From: wietse@wzv.win.tue.nl (Wietse Venema)
Newsgroups: alt.sys.sun,alt.security
Subject: Re: What breaks if /etc is not owned by bin?
Message-ID: <2585@wzv.win.tue.nl>
Date: 6 Sep 91 21:50:58 GMT
References: <1991Sep06.135810.320@donau.et.tudelft.nl>
Organization: Eindhoven University of Technology, The Netherlands

wolff@dutecaj.et.tudelft.nl (Rogier Wolff) writes:

>It strikes me that /etc is owned by bin. This makes it very easy for
>attacks over NFS to break "root". 
>[...]
>- What would break (if anything) if we 
>	chown root /dev /etc /usr/etc /var/yp /tmp /var /var/adm

As far as I know, nothing breaks if you chown root /* /usr/{lib,etc}.
That is what we do here routinely (SunOS 4.1.[01]).  "chmod go-w" does
not hurt either, except for things that should be world-writable.

A few more ideas:

"umask 022" at the start of our /etc/rc* files also gives no problems.
Examine your /etc/inetd.conf file.
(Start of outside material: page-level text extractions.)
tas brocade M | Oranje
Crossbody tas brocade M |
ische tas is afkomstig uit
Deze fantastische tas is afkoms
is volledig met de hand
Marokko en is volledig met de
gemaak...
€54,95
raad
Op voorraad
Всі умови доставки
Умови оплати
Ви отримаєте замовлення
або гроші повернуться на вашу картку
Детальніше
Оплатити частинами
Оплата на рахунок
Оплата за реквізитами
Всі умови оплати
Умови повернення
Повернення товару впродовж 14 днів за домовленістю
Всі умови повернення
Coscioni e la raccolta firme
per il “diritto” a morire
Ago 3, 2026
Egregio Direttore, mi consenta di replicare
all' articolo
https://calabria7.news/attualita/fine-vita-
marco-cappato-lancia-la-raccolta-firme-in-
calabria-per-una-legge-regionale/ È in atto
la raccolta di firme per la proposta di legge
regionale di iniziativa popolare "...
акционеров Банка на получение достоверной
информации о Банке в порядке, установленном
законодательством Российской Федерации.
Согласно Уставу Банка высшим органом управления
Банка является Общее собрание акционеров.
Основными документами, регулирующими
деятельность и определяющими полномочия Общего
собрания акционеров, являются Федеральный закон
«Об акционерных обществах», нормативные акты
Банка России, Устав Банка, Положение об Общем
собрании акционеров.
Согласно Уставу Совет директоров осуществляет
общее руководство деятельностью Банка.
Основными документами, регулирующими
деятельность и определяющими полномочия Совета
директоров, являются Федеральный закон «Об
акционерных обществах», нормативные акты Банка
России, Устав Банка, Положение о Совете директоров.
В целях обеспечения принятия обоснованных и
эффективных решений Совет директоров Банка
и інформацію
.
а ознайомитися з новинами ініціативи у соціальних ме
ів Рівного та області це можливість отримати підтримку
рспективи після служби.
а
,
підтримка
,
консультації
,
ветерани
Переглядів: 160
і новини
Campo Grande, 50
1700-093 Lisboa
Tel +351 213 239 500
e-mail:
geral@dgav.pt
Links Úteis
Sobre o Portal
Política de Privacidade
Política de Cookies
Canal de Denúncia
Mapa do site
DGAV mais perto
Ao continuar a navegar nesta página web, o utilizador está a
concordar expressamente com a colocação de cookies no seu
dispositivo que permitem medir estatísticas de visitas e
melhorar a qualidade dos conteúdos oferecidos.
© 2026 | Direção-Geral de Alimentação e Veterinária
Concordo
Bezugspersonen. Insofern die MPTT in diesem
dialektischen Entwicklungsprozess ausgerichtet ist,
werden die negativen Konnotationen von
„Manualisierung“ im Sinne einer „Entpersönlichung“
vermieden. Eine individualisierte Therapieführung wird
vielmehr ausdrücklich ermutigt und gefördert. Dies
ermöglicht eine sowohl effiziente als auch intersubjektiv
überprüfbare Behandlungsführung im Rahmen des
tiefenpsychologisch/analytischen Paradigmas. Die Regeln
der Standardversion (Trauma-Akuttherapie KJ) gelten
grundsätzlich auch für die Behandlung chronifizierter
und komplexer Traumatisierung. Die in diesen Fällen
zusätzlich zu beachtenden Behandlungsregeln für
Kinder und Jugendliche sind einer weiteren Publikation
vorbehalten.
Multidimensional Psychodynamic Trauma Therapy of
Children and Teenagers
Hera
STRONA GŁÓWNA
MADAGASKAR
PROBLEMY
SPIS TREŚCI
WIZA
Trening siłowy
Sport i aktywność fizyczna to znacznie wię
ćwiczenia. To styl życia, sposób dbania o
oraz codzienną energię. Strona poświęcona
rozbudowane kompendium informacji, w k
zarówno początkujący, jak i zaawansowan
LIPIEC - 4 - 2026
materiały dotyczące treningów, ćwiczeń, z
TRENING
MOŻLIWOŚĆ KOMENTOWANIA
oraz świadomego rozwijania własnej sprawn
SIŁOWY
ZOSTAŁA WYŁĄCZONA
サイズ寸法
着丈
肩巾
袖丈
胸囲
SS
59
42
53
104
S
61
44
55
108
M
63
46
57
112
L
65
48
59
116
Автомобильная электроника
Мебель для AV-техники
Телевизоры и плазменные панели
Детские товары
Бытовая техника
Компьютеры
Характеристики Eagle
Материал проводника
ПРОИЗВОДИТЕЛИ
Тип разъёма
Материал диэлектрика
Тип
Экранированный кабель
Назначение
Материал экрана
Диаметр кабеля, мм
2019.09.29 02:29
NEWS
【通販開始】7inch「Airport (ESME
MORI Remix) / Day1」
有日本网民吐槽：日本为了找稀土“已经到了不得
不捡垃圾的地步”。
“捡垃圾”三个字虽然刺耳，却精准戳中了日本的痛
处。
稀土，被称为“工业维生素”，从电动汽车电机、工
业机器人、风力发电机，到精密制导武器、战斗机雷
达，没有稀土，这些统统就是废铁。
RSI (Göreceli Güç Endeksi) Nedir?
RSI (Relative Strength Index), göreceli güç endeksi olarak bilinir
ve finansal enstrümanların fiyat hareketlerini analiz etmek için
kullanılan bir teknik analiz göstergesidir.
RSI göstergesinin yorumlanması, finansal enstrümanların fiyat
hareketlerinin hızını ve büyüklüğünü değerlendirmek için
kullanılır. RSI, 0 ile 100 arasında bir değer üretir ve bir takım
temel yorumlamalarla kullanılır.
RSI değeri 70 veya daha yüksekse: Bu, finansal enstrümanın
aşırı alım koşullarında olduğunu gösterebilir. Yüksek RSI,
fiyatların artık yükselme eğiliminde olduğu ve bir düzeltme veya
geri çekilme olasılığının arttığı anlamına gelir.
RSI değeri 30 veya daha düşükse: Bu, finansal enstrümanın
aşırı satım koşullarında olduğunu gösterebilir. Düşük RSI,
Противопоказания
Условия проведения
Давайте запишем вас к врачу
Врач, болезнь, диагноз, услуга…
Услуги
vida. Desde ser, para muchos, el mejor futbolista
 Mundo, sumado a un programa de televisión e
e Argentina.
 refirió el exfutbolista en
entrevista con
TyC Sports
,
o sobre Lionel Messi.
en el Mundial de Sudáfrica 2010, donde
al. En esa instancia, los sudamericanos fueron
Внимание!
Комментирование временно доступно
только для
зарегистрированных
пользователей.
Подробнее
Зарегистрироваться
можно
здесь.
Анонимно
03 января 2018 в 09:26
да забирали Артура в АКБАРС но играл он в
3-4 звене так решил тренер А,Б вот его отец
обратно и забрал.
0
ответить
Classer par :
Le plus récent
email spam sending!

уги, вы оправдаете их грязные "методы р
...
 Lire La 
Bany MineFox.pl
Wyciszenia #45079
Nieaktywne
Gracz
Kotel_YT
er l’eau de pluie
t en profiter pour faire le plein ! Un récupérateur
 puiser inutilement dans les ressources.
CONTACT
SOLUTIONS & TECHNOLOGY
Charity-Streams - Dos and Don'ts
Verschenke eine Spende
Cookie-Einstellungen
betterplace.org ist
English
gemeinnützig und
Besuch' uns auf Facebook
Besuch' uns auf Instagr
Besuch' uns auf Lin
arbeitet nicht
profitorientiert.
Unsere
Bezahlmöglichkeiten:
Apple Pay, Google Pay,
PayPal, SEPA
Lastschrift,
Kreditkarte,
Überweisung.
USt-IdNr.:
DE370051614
Do all those daemons really have to
be run with root privilege?  Does your kernel accept NFS requests from
non-privileged ports (*)? There is a lot more that can be done without
breaking things.

(*) This and other stuff is conditionalized on the presence or absence
of /etc/security/passwd.adjunct. We modified rc.local to always choose
the less insecure mode. Until today, nothing got broken.